I have now put in a fresh planning application but the neighbour has written to the planners saying that the boundary line is misrepresented in my application.
Understandably, the authority does not wish to act as referee in a boundary dispute so it will declare the application invalid unless I alter the line on the plans.
I am intending to redraw the plans to concede this while writing to the neighbour to clarify that that the planning site will be drawn inside my land – so that I will be free to reach a deal for the sale of some land to him after the application is granted.
Is this is a wise course of action?
Firstly, there is no mechanism available to oblige your neighbour’s solicitor to advise you whether an insurer has been involved. The usual client confidentiality rules will apply.
In relation to your application for planning permission, what you suggest is a practical way forward. However, the local planning authority should accept as correct the ownership certificate you lodged with the application. The General Development Procedure Order 1995 requires the plan to identify the land to which the application relates. You will need to check your local authority’s validation requirements. It is an offence to provide false or misleading information on a certificate.

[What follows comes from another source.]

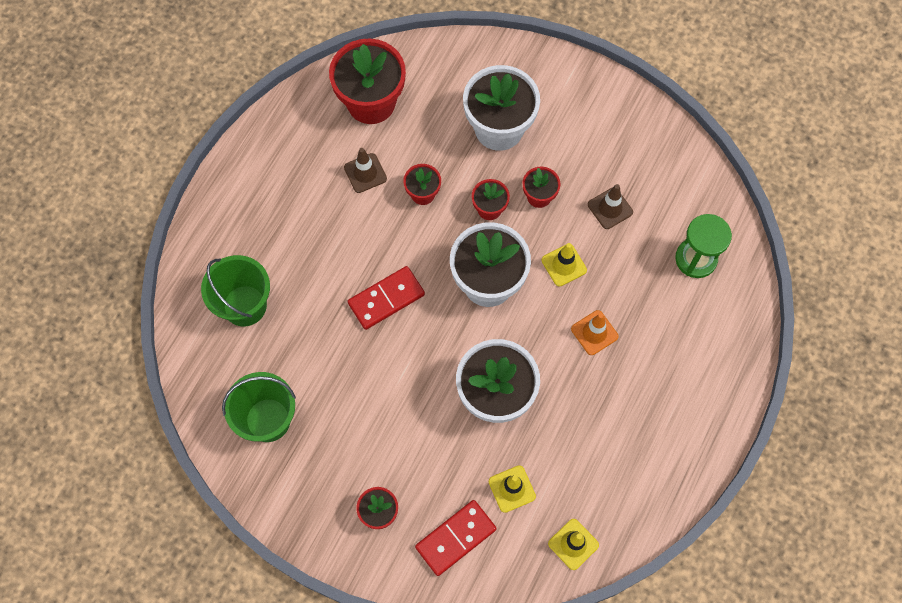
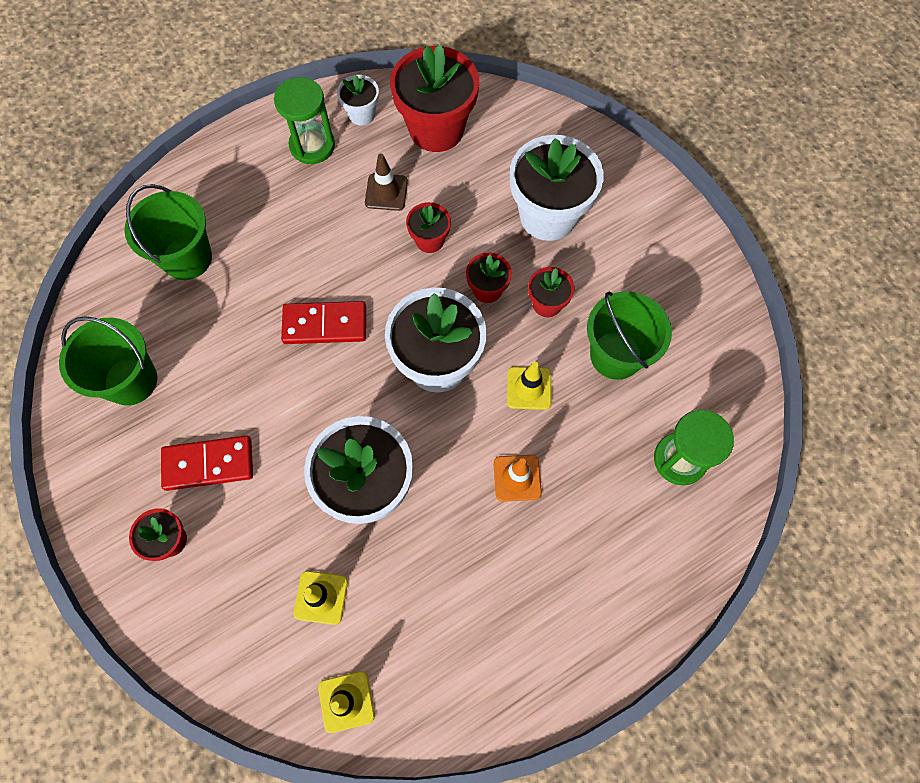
camera: 30 degrees right, 0 degrees up
red domino [415,500,496,576] -> red domino moved to [161,435,253,491]
brown traffic cone [588,184,633,229] -> green bucket [587,291,672,380]
none -> green hourglass [274,77,335,164]
none -> white flower pot [337,75,379,125]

If it proves difficult to persuade the council to validate your application, removing the land that is in dispute from the red boundary line should
allow the application to proceed. This is a solution, provided the land is not necessary to allow the building to be carried out.

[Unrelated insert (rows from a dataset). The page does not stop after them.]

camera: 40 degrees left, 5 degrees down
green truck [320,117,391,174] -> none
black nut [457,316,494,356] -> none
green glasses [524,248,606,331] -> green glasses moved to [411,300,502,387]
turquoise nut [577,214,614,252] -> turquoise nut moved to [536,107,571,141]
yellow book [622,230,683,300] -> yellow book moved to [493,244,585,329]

In terms of ascertaining the correct boundary, you might wish to take advice from a solicitor and a surveyor. Pre-registration deeds, physical features on the land, aerial photographs and historical records can be used to determine the correct boundary.
Kate Reid is a planning solicitor at Blandy & Blandy, a law firm
Land we bought is contaminated
I run a property development company that specialises in small to medium-sized commercial buildings on brownfield sites. But I have just learnt that some of the land we have bought for development is contaminated. What
action can I take against the sellers of the land,
who assured us it was fine?
The liability of the sellers will depend on several factors, including whether the land falls within the legal definition of “contaminated land” in the Environmental Protection Act 1990. This requires significant harm – or a significant possibility of such harm – being caused by the pollutants.
If the land is contaminated, you might be liable for clean-up costs simply because you are the current owner. The sellers would only retain direct liability if they had caused or knowingly permitted the contamination. However, you might still be able to recover remediation costs from the sellers due to their misrepresentation.
If the land isn’t contaminated, there is no legal requirement for remediation. Even so, you might be able to recover the reduction in the value of the land, and the reasonable costs incurred – although you would be expected to mitigate your loss, and not take any action that would increase the contamination or costs. This might make development unviable, but financial loss due to the lost development opportunity is not recoverable.
Whether any claim is successful will depend on exactly what the seller told you, whether it was reasonable to rely on it, and whether the seller knew, or should have known, about the contamination.
Karen Jones is a partner and head of planning and environment at Blandy & Blandy, a law firm
How to discipline a sick employee?
I run a small chain of shops, and I am having problems with an employee who is under a disciplinary sanction. The employee was due for a disciplinary meeting but has since been signed off sick. This has happened twice before. Can I take disciplinary action against him while he’s off sick, or must I wait until he has returned to work?
Generally, when disciplining a sick employee, you should be prepared to adjourn any meeting for a reasonable period of time. How long this is will depend on the offence and the reason for absence. If the employee remains absent (as in this case), you should try to obtain medical advice about whether the employee is well enough to attend a meeting and, if not, when they are likely to be. You can then
decide whether the matter can wait.
But you should ensure that the matter is not allowed to drag on if the return date is constantly being extended. In these situations – if it is a minor case – you may decide simply to let the matter drop. If it is more serious, you should consider conducting the disciplinary hearing in another way, such as by telephone, at the employee’s home or closer to it, or by written submissions. In the end, you might need to hold the disciplinary hearing in the employee’s absence and make a decision on the basis of all the evidence available.